Älteste Teilnehmerin über 70

Mit seinen Kursen hat es sich der Unternehmer zur Aufgabe gemacht, sein Wissen in Sachen Rhetorik weiterzugeben. Die Teilnehmenden kommen dabei aus allen möglichen Berufen, oft seien es aber Frauen und Männer, die Projekte oder Unternehmen leiten. Seine älteste Teilnehmerin war über 70 Jahre alt und hatte gerade ein Buch geschrieben, das sie an öffentlichen Auftritten vermarkten sollte. „Sie hat das mit Bravour bewältigt“, freut er sich. Doch hat jeder das Zeug zum guten Rhetoriker? „Nein“, so Mario Brühlmann, „das gelingt nicht jedem. Und muss es auch nicht.“ Ein Koch etwa solle mit dem was auf dem Teller ist, überzeugen, nicht etwa mit seiner Redekunst. Und dennoch: Eine gute Ausdrucksweise hilft auf der Karriereleiter. „Das ist definitiv so.“ Mario Brühlmann findet gerade das manchmal auch schade. Und zwar dann, wenn „gut qualifizierte Fachleute gegen schlechter qualifizierte verlieren, nur weil diese besser reden können“. In seinen Seminaren arbeitet der Experte insbesondere an drei Säulen.  Erstens: Wer etwas zu sagen hat, muss reden können. Zweitens: Wer etwas zu verkaufen hat, muss präsentieren können. Drittens: Wer etwas bewegen will, muss überzeugen können. „Diese Eigenschaften sind den wenigsten Menschen in die Wiege gelegt. Man kann sie auch nicht kaufen. Sie sind lernbar. Das verlangt Wissen, Einsatz und Überwindung.“

Tipps von Mario Brühlmann zur Verbesserung der eigenen Redekünste:

  • Jede Gelegenheit wahrnehmen, zu reden oder aufzutreten
  • Üben
  • Sich Fehler erlauben – diese können korrigiert werden
  • Wirkung und Reaktionen analysieren – mit einem Coach die Erkenntnisse besprechen
  • Und: Vergessen Sie Power-Point. Machen Sie Bilder mit gut gewählten Worten oder mit einem Flipchart.
  • Mehr üben
  • Zu guter Letzt: Wer rhetorische Fragen in eine Rede einbauen kann, steigt in eine höhere Rhetorik-Liga auf.

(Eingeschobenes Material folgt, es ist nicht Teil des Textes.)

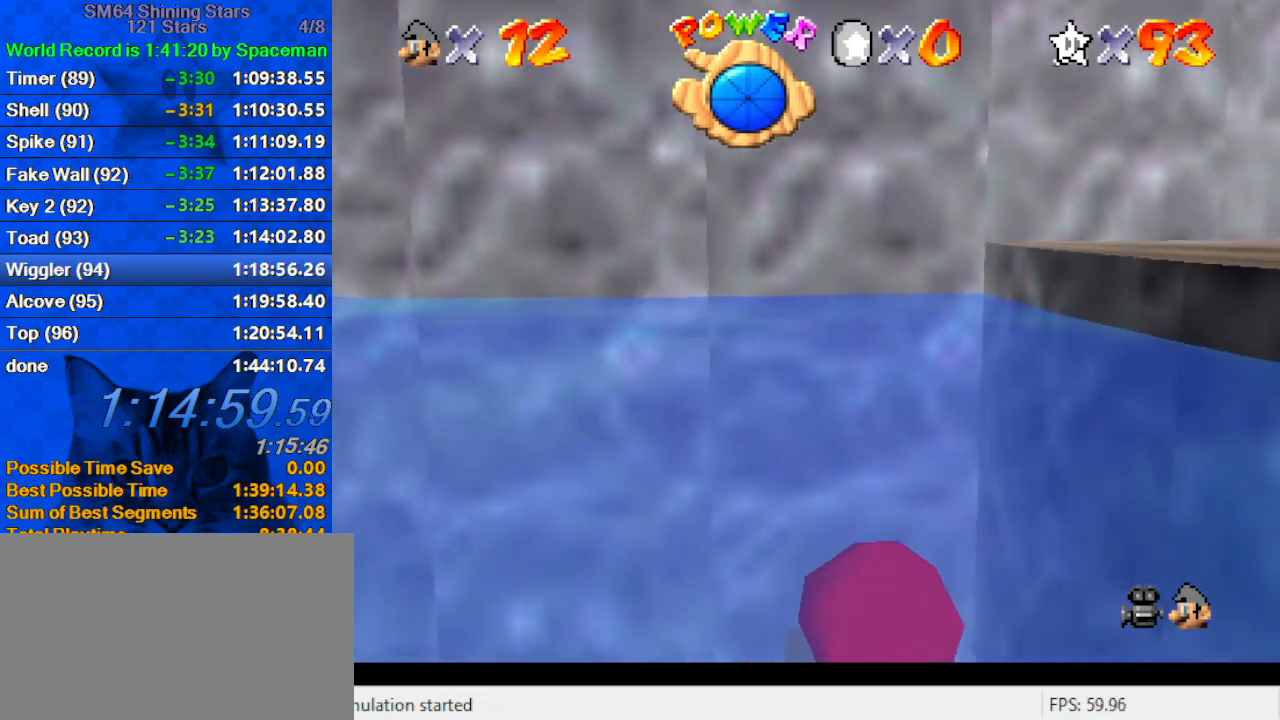
{"keys": ["right"], "events": [[100, "right", "up"], [267, "down", "down"], [267, "right", "down"], [267, "shift", "up"], [467, "down", "up"]]}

Mario Brühlmann ist Buchautor und Unternehmer. Seit fast 30 Jahren unterstützt er Jungunternehmer beim Auf- und Ausbau von KMU in der Schweiz und in Entwicklungsländern.

 

Klub hilft, rednerisches Können zu verbessern

Diese Überwindung, vor andere zu treten und seine Botschaft wirkungsvoll zu transportieren, kann auch regelmässig trainieren, wer gern möchte, und zwar in einem Verein. Solch ein Verein ist der Rhetorik Club Zürich. „Die meisten Personen haben kein Problem sich mit Freunden zu unterhalten. Sobald man aber vor einem unbekannten Publikum auftreten oder ein wichtiges Gespräch führen soll, ist man überfordert“, erklärt Reto Weilenmann. Er war bis vor Kurzem Präsident des Rhetorik Clubs Zürich. Der Mit 60 Mitgliedern grösste Redeklub Zürichs trifft sich alle zwei Wochen. Die Mitglieder verfolgen dabei das Ziel, ihr rednerisches Können zu verbessern – mitmachen kann jeder und jede über 18. „Allein durch die Mitgliedschaft wird man nicht zu einem Redegenie. Man muss in unserem Klub bereit sein, seine Hemmungen zu überwinden, aktiv teilzunehmen und ins kalte Wasser zu springen“, so Reto Weilenmann, der sich früher schon für einen guten Redner hielt. Bis, ja bis er einmal bei einer Rede gefilmt wurde. „Bei der Betrachtung des Videos wurde mir klar, dass ich noch Verbesserungspotential habe und so entschied ich mich, an meinen Redekünsten zu feilen.“ So kam er zum Rhetorik Club Zürich.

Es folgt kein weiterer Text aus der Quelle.